▶ Material for this task
--------------------------------------------------

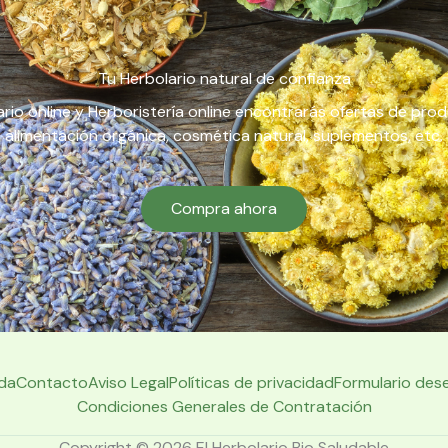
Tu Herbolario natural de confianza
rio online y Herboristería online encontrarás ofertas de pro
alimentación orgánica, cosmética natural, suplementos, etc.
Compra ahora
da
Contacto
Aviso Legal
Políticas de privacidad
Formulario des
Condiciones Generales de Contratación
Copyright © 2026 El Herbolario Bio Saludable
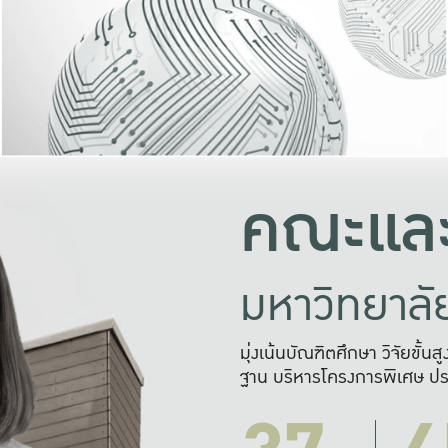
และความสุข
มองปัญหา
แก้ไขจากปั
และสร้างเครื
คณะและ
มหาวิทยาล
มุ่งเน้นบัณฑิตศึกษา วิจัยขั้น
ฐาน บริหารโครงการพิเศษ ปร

--------------------------------------------------

▶ To-do item
Repeat word for word the lines from the one holding "Condiciones Generales de Contratación" through the last line of the listing above, including both ends. Drop the pictures.

▶ Exercise result
Condiciones Generales de Contratación
Copyright © 2026 El Herbolario Bio Saludable
และความสุข
มองปัญหา
แก้ไขจากปั
และสร้างเครื
คณะและ
มหาวิทยาล
มุ่งเน้นบัณฑิตศึกษา วิจัยขั้น
ฐาน บริหารโครงการพิเศษ ปร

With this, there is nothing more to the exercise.